After graduating from university in my home town, I moved to St. Petersburg. Like many new arrivals, I needed to rent a place stay. Since I usually rented rooms in shared apartments, the fate of staying in a communal apartment did not pass me by. So one day I found myself in a huge 33-room communal apartment in the city center.  

From the moment I moved in, that apartment had been raising a whole range of emotions in me: from disgust to admiration. The less I felt comfortable there, the more I wanted to take pictures of the communal life, as if photography made the communal world clearer to me. The most paradoxical to me was the fact that complete strangers are forced to cohabitate in the communal apartments, which generates a lot of amusing phenomena. For example, the demarcation of spaces into communal and private ones that causes common spaces to look impersonal and orphaned and private spaces, as a rule, are filled with comfort and convey the characters of the tenants very well.
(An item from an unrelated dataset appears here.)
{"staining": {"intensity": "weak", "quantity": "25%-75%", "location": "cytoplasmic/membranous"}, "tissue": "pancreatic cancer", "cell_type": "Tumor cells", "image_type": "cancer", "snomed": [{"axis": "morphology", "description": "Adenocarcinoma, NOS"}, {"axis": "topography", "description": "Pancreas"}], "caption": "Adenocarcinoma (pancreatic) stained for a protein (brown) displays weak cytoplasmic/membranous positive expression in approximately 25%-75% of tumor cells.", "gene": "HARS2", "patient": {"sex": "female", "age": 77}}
While photographing, I studied the peculiarities of communal life, I tried to understand how people share a space and where common areas end where private ones begin, how and where comfort and privacy is possible in a communal apartment.
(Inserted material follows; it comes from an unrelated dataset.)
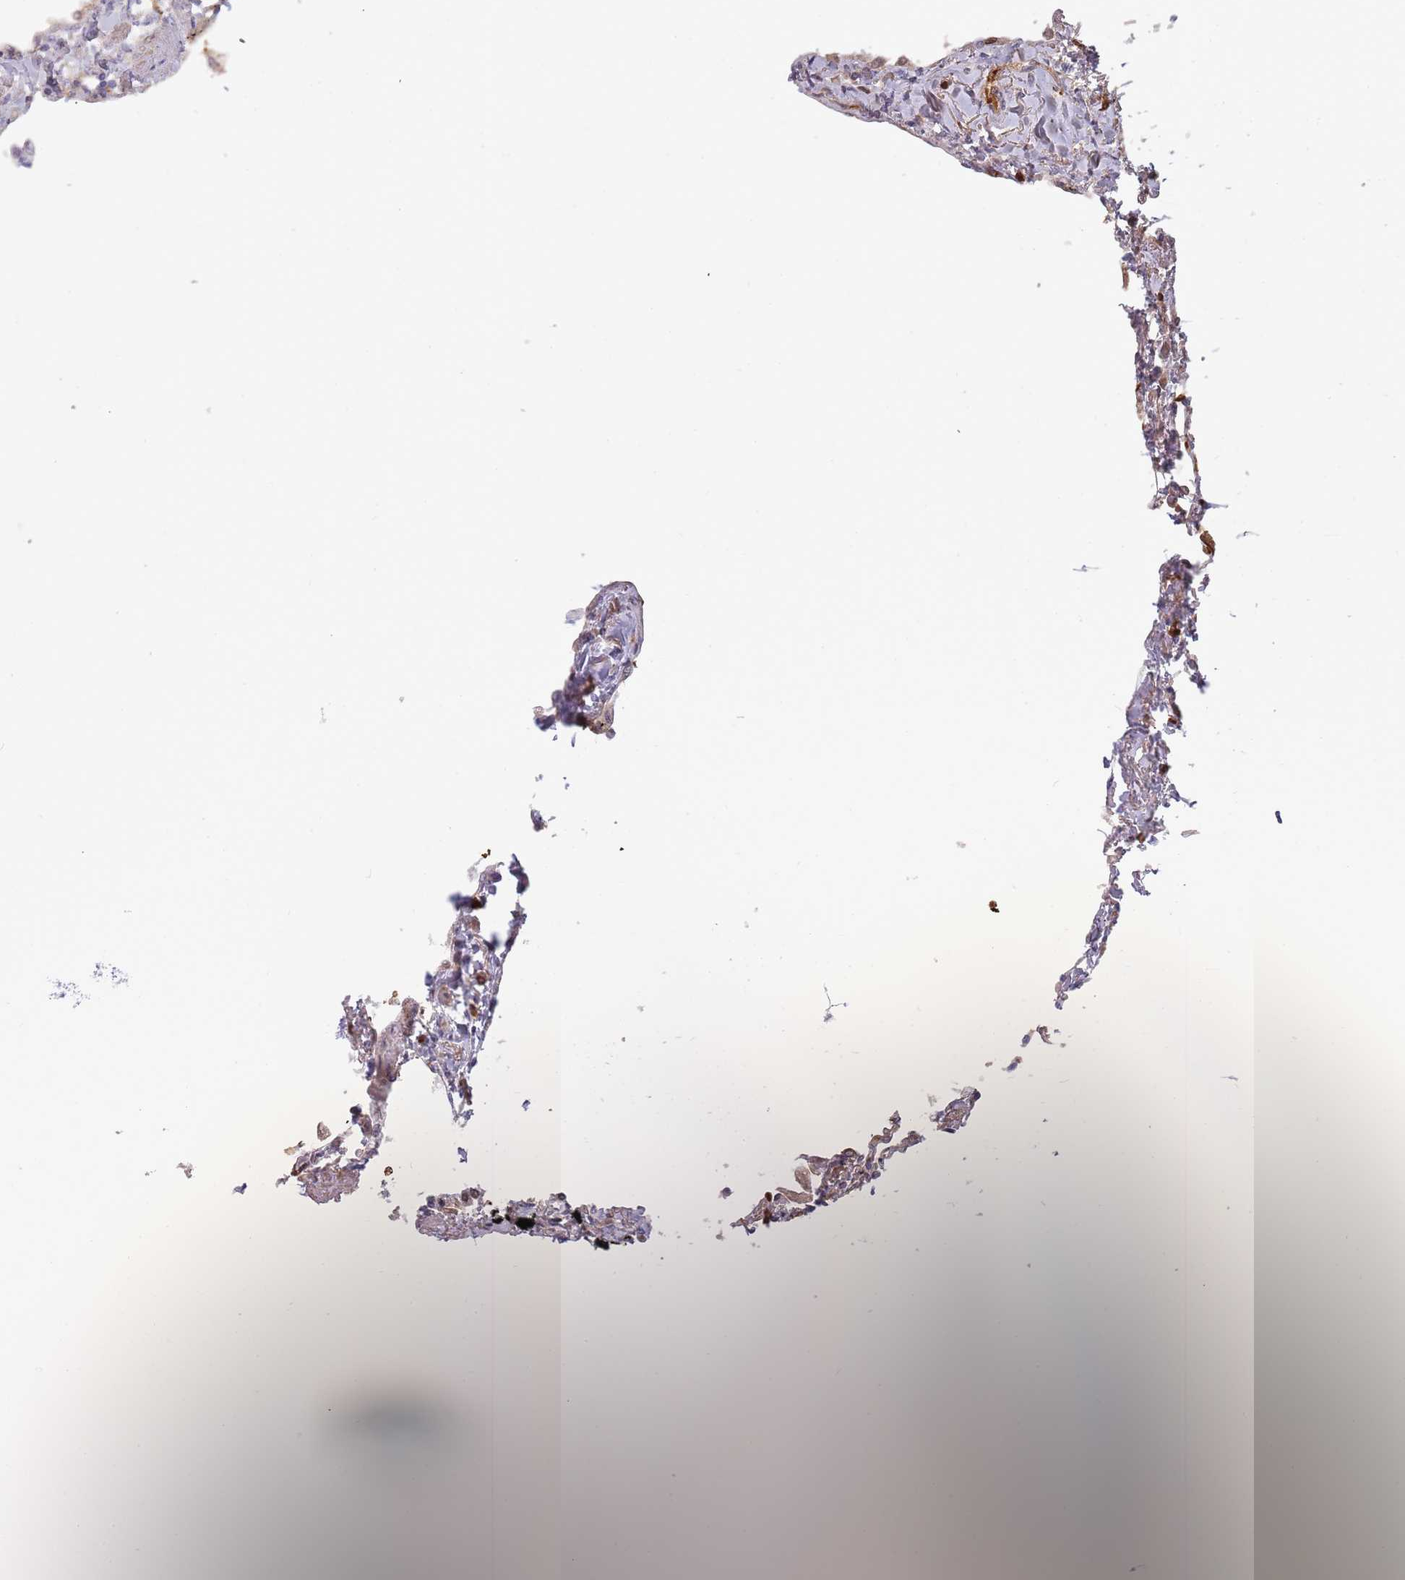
{"staining": {"intensity": "negative", "quantity": "none", "location": "none"}, "tissue": "lung", "cell_type": "Alveolar cells", "image_type": "normal", "snomed": [{"axis": "morphology", "description": "Normal tissue, NOS"}, {"axis": "topography", "description": "Lung"}], "caption": "Micrograph shows no protein expression in alveolar cells of normal lung. (Stains: DAB (3,3'-diaminobenzidine) immunohistochemistry (IHC) with hematoxylin counter stain, Microscopy: brightfield microscopy at high magnification).", "gene": "LYPD6B", "patient": {"sex": "female", "age": 67}}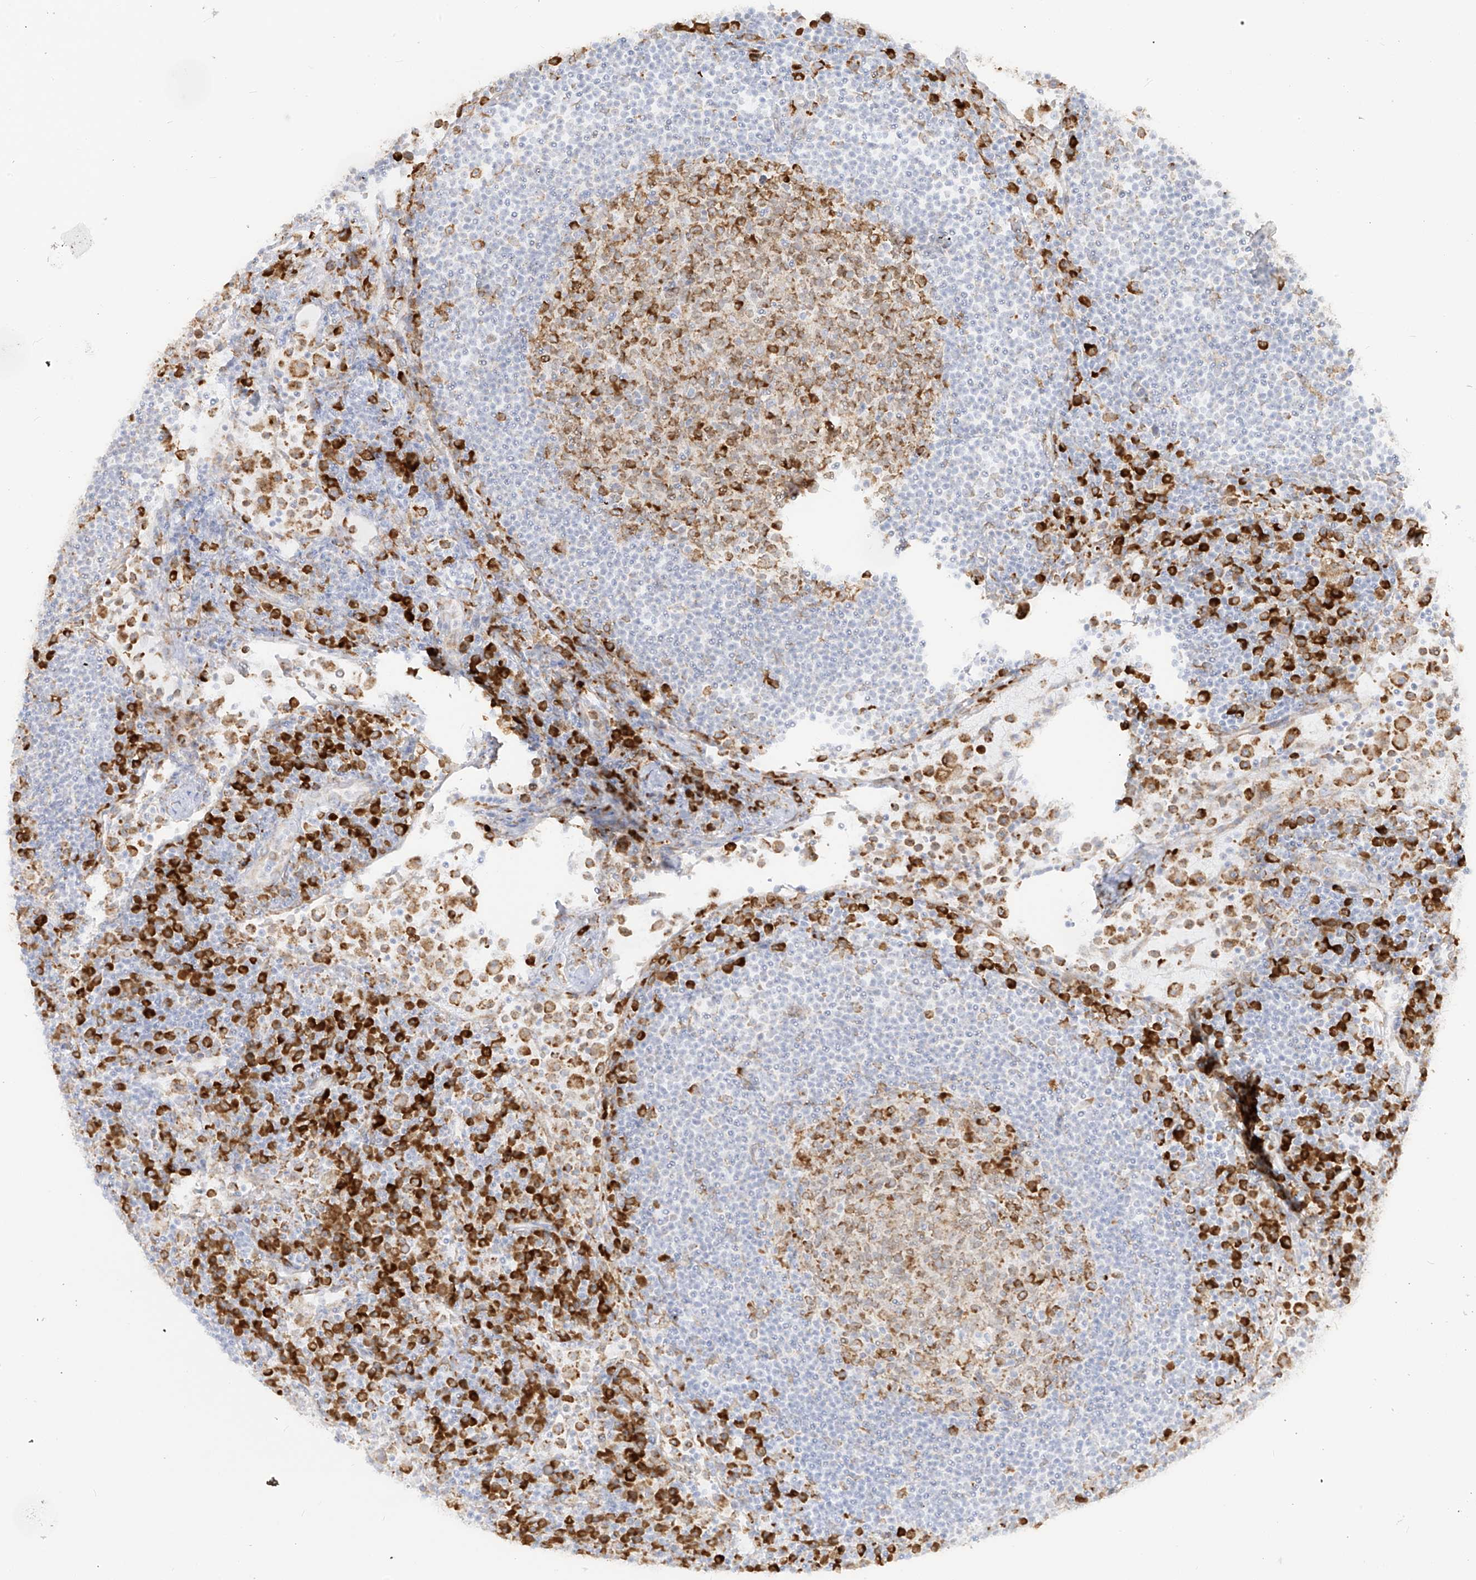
{"staining": {"intensity": "moderate", "quantity": ">75%", "location": "cytoplasmic/membranous"}, "tissue": "lymph node", "cell_type": "Germinal center cells", "image_type": "normal", "snomed": [{"axis": "morphology", "description": "Normal tissue, NOS"}, {"axis": "topography", "description": "Lymph node"}], "caption": "The image displays staining of normal lymph node, revealing moderate cytoplasmic/membranous protein positivity (brown color) within germinal center cells.", "gene": "LRRC59", "patient": {"sex": "female", "age": 53}}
In the process of this photographic study, I came to conclusion that interiors and everyday objects that belong to the tenants can be quite eloquent. I found that things can tell you even more than the people themselves. Like silent witnesses, they are able to tell stories about former and current tenants, about what is today and what was twenty years ago. Each shot from my series is a way of telling about people, time and space. I wanted to create a kind of spatio-temporal cast of that atmosphere. At least, I would like to think I did.

The experience of living in one of the 33 rooms was my first and only experience of staying in a communal apartment. I moved out five years ago, and for all these five years I have been photographing the interiors of communal apartments, listening to the stories the walls have to tell.